I find that sometimes increasing the batch size will not increment the batch processing time significantly. For example, in this figure, the batch sizes smaller than 600 don’t impact the batch processing time somehow in V100.
My question is, is it possible for me to calculate the maximum batch size that doesn’t change the batch processing time, given the GPU information and the model information trained in Pytorch? Which metric of GPU significantly impacts this saturation?
One thumb rule is to maximize your GPU’s memory usage. Run a simple binary search to identify this number. The GPU memory is occupied by not just the input data but also network weights (and activations if not using inside torch.no_grad or torch.inference_mode).
The two metrics that are commonly used during inference are throughput which denotes how many samples are inferenced in a unit time (you want this to be high), and latency the time taken to process a single sample (batch_sz = 1).
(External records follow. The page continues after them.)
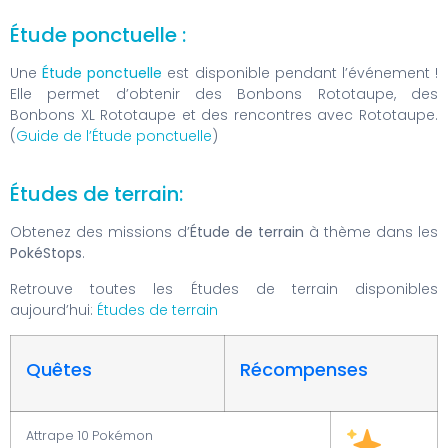
Étude ponctuelle :
Une
Étude ponctuelle
est disponible pendant l’événement !
Elle permet d’obtenir des Bonbons Rototaupe, des
Bonbons XL Rototaupe et des rencontres avec Rototaupe.
(
Guide de l’Étude ponctuelle
)
Études de terrain:
Obtenez des missions d’
Étude de terrain
à thème dans les
PokéStops
.
Retrouve toutes les Études de terrain disponibles
aujourd’hui:
Études de terrain
Quêtes
Récompenses
Attrape 10 Pokémon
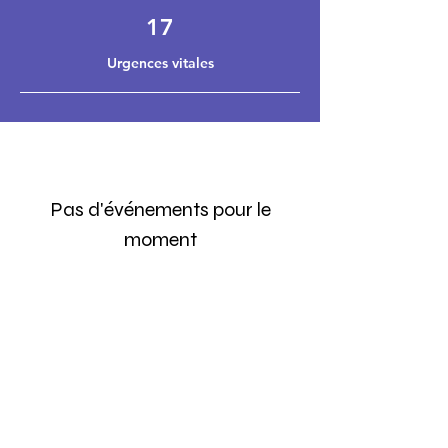
17
Urgences vitales
Pas d'événements pour le
moment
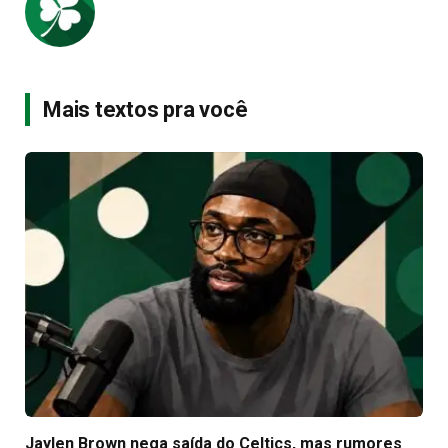
Mais textos pra você
Jaylen Brown nega saída do Celtics, mas rumores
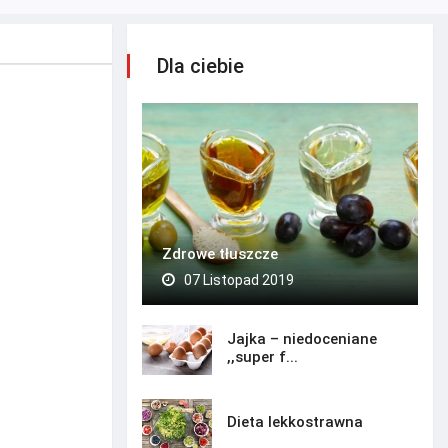
Dla ciebie
Zdrowe tłuszcze
07 Listopad 2019
Jajka – niedoceniane
,,super f...
Dieta lekkostrawna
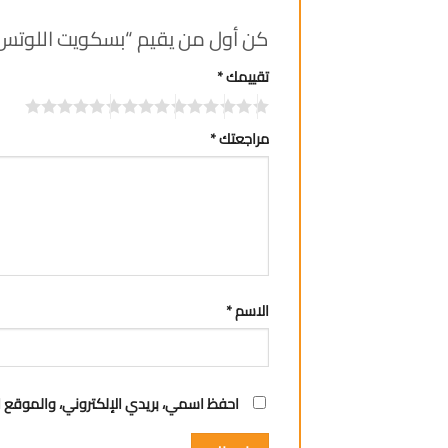
كن أول من يقيم “بسكويت اللوتس 1حبة 312.5 غ
تقييمك
*
مراجعتك
*
الاسم
*
احفظ اسمي، بريدي الإلكتروني، والموقع ا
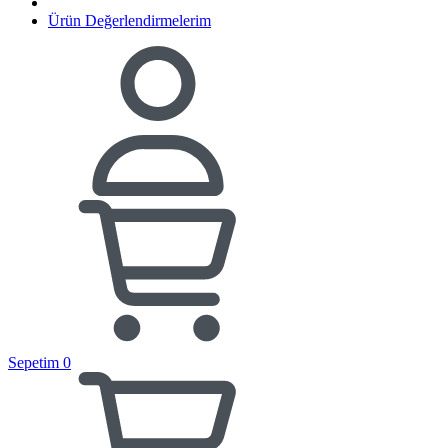
Ürün Değerlendirmelerim
Sepetim
0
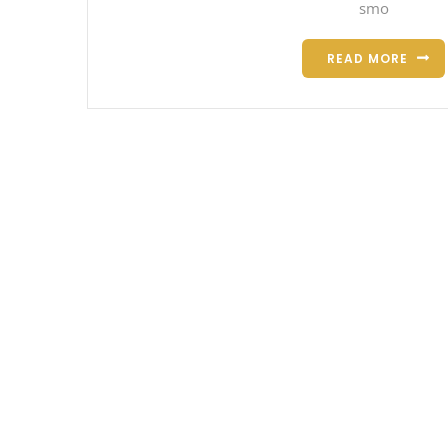
smo
READ MORE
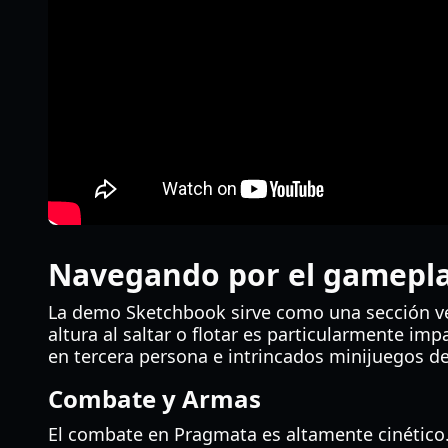
Navegando por el gamepl
La demo Sketchbook sirve como una sección ver
altura al saltar o flotar es particularmente i
en tercera persona e intrincados minijuegos d
Combate y Armas
El combate en Pragmata es altamente cinético.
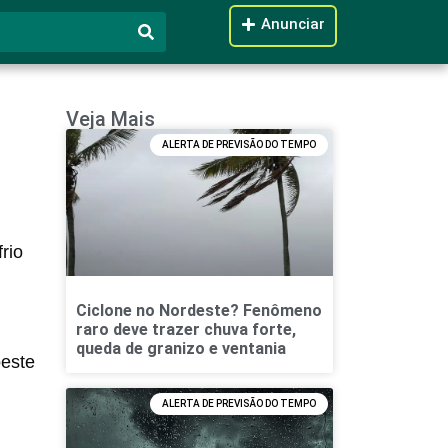
Anunciar
Veja Mais
ALERTA DE PREVISÃO DO TEMPO
rio
Ciclone no Nordeste? Fenômeno
raro deve trazer chuva forte,
queda de granizo e ventania
oeste
ALERTA DE PREVISÃO DO TEMPO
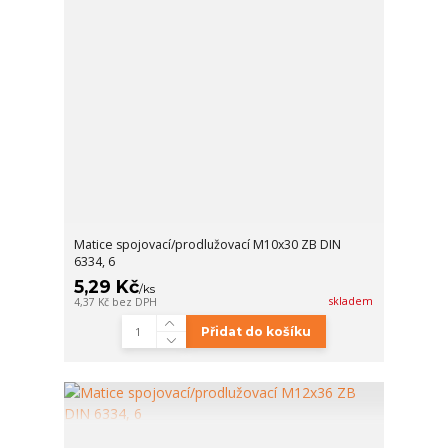
Matice spojovací/prodlužovací M10x30 ZB DIN
6334, 6
5,29 Kč
/
ks
skladem
4,37 Kč
bez DPH
Přidat do košíku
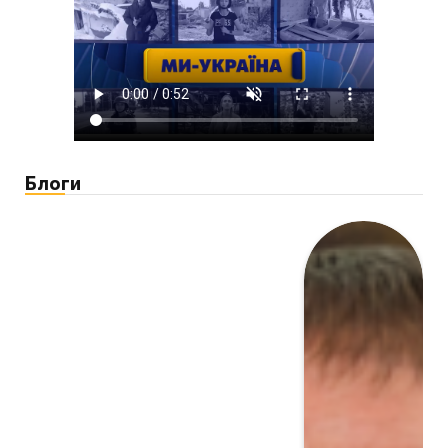
Блоги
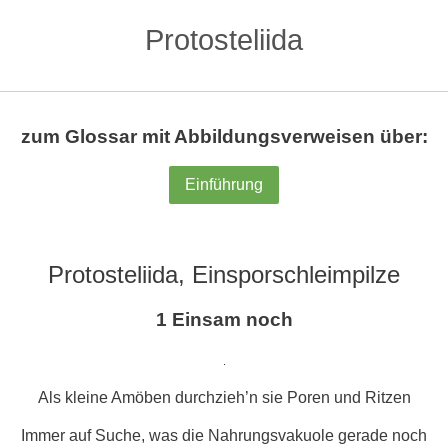
Protosteliida
zum Glossar mit Abbildungsverweisen über:
Einführung
Protosteliida, Einsporschleimpilze
1 Einsam noch
.
Als kleine Amöben durchzieh’n sie Poren und Ritzen
Immer auf Suche, was die Nahrungsvakuole gerade noch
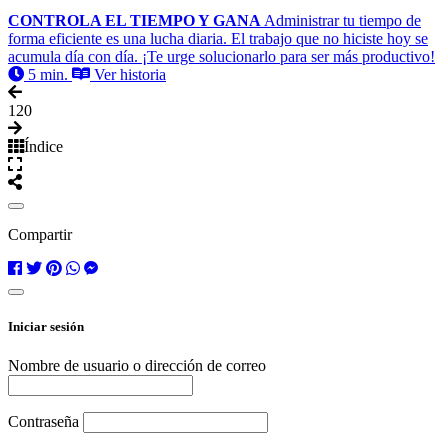
CONTROLA EL TIEMPO Y GANA
Administrar tu tiempo de
forma eficiente es una lucha diaria. El trabajo que no hiciste hoy se
acumula día con día. ¡Te urge solucionarlo para ser más productivo!
5 min.
Ver historia
1
20
Índice
Compartir
Iniciar sesión
Nombre de usuario o dirección de correo
Contraseña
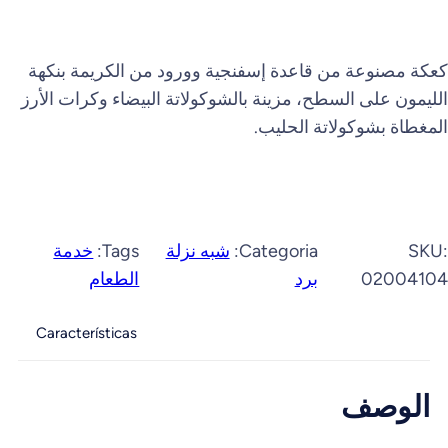
كعكة مصنوعة من قاعدة إسفنجية وورود من الكريمة بنكهة
الليمون على السطح، مزينة بالشوكولاتة البيضاء وكرات الأرز
المغطاة بشوكولاتة الحليب.
SKU:
Categoria:
شبه نزلة
Tags:
خدمة
02004104
برد
الطعام
Características
الوصف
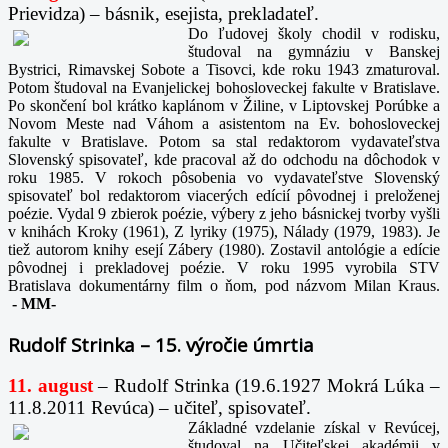
Prievidza) – básnik, esejista, prekladateľ.
Do ľudovej školy chodil v rodisku,
študoval na gymnáziu v Banskej
Bystrici, Rimavskej Sobote a Tisovci, kde roku 1943 zmaturoval.
Potom študoval na Evanjelickej bohosloveckej fakulte v Bratislave.
Po skončení bol krátko kaplánom v Žiline, v Liptovskej Porúbke a
Novom Meste nad Váhom a asistentom na Ev. bohosloveckej
fakulte v Bratislave. Potom sa stal redaktorom vydavateľstva
Slovenský spisovateľ, kde pracoval až do odchodu na dôchodok v
roku 1985. V rokoch pôsobenia vo vydavateľstve Slovenský
spisovateľ bol redaktorom viacerých edícií pôvodnej i preloženej
poézie. Vydal 9 zbierok poézie, výbery z jeho básnickej tvorby vyšli
v knihách Kroky (1961), Z lyriky (1975), Nálady (1979, 1983). Je
tiež autorom knihy esejí Zábery (1980). Zostavil antológie a edície
pôvodnej i prekladovej poézie. V roku 1995 vyrobila STV
Bratislava dokumentárny film o ňom, pod názvom Milan Kraus.
-
MM-
Rudolf Strinka – 15. výročie úmrtia
11. august
– Rudolf Strinka (19.6.1927 Mokrá Lúka –
11.8.2011 Revúca) – učiteľ, spisovateľ.
Základné vzdelanie získal v Revúcej,
študoval na Učiteľskej akadémii v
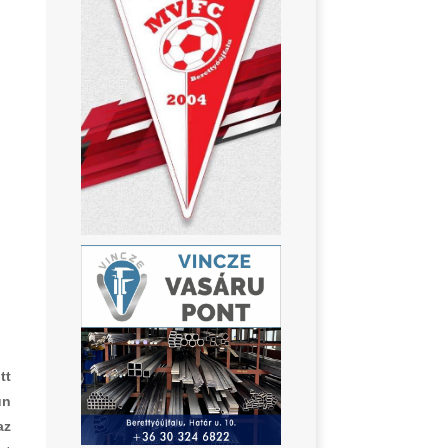
tt
un
az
Does running a grid search of batch sizes and identifying the max batch size give you consistent results? Something like
def proc_time(b_sz, model, n_iter=10):
x = torch.rand(b_sz, 3, 224, 224).cuda()
torch.cuda.synchronize()
start = time.time()
for _ in range(n_iter):
model(x)
torch.cuda.synchronize()
end = time.time() - start
throughput = b_sz * n_iter / end
print(f"Batch: {b_sz} \t {throughput} samples/sec")
return (b_sz, throughput, )
Plotting these might give you a hump, take the maxima for most efficiency!
Binary search does help me decrease the searching time. But I am still wondering if there is a graceful way to deterministically find such an inflection point for a given model type and GPU type?
By the way, I find that I forgot to post a figure. I have attached a figure illustrating such an inflection point now.
The proper way would be to profile the actual workload on your device.
E.g. the lower bound visible in the attached figure could be the constant kernel launch overhead.
Once you scale up the workload you might be seeing e.g. quantization effects.